You can imagine that the tyre makers have seen it all, including bikes with one off-road tyre and one road tyre, bikes with mixed car tyres and bike tyres, and every other crazy combination you can think of along those lines. Sure, if you’re riding an original Harley chopper from the 60s and it’s impossible to get two tyres that match, then you’re going to have to just mix it up and hope for the best. But for the rest of us, it makes sense to match front and back wherever possible.

5. ‘Out of Round’ Tyres

 a motorcycle tyre with a flatspot
A tyre with a burnout or wear flatspot. Image via Ducati Monster Motorcycle Forum.

Yes, tyres that have been left flat for a few years might be ‘out of round’. But there are plenty of other situations that can cause similar issues.

Take, for instance, the fine art of the motorcycle burn out. A popular pastime to indulge in just before old tyres are changed over to new, there are plenty of riders who lack the self control or sense to limit their smoking habits to those times where it’s safer to do so.

Instead, that secondhand Suzuki GSX-R you just brought home might have had it’s rear tyre smoked extensively a few days before you picked it up, with the old owner knowing full well that it soon wouldn’t be their problem to deal with.
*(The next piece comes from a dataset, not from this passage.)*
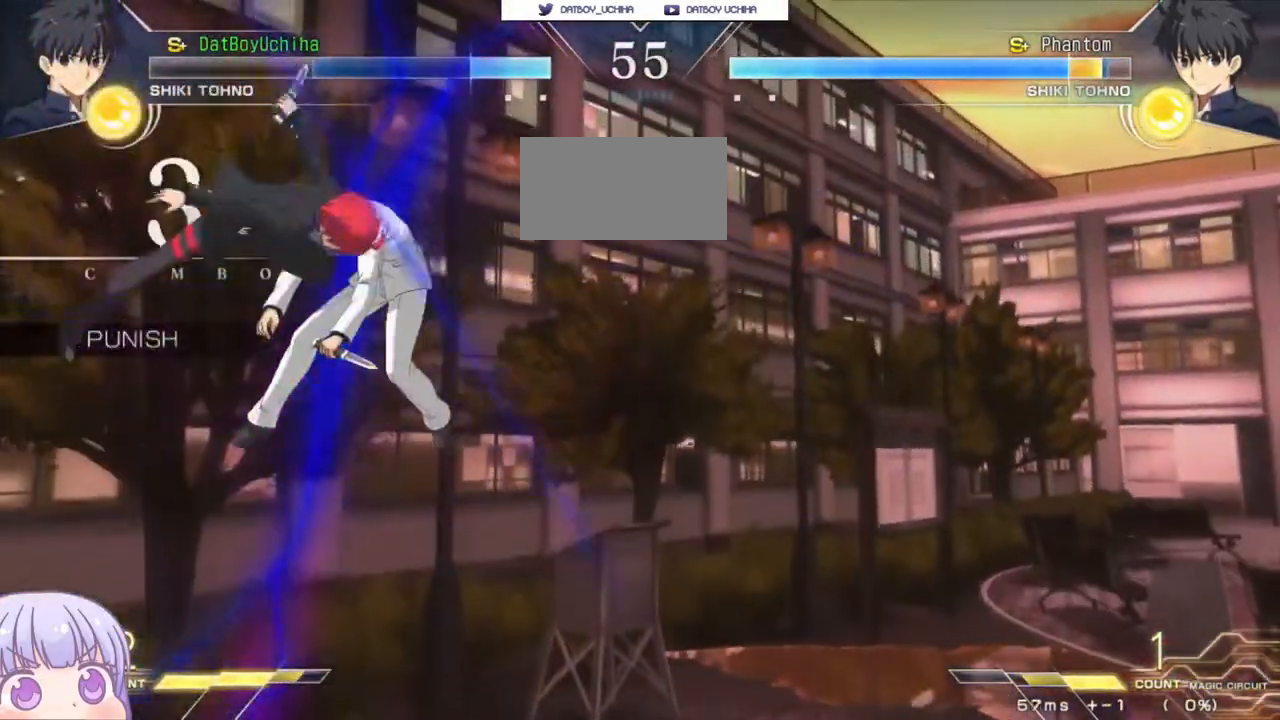
{"dt_ms": 500, "buttons": ["R1"], "left_stick": "center", "events": [[217, "left_stick", "up-right"], [333, "R1", "down"], [333, "left_stick", "center"]]}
a car tyre with a flatspot created by a braking lockup
A car tyre with a braking flatspot. Image via tirerack.com.

So an out-of-round tyre might mean that the tyre is flat at its highest point, thanks to a heavy right hand and some blue smoke. Of course, this won’t show on the tread wear indicators, as they tend to be positioned away from the central part of the tyre that’s taken off during burnouts. Make sure you check when purchasing a second hand bike that the centre of the tyre isn’t mysteriously flat.

Another related issue can be flat spots created on the tyre due to rear wheels being locked up during heavy braking, grinding away one particular part of the rubber unevenly. Braking flat spots manifest themselves as vibrations or oscillations that will increase in severity the faster you ride. There’s a Harley joke here that I won’t touch for brevity’s sake—but if you suspect you have a flat spot, get a tyre pro to inspect it as soon as possible.

Note: Never second guess things when it comes to motorcycle tyres. If you have any doubts as to whether or not your rubber is OK, get straight to a professional moto tyre store and let them take a look. Yes, tyres can be expensive and there’s nothing worse than an unexpected bill for new rubber when you can’t really afford it. But two new tyres on your bike are a relatively cheap way to avoid an expensive visit to a hospital. Please ensure your rubber is up to scratch—and as always, ride safe.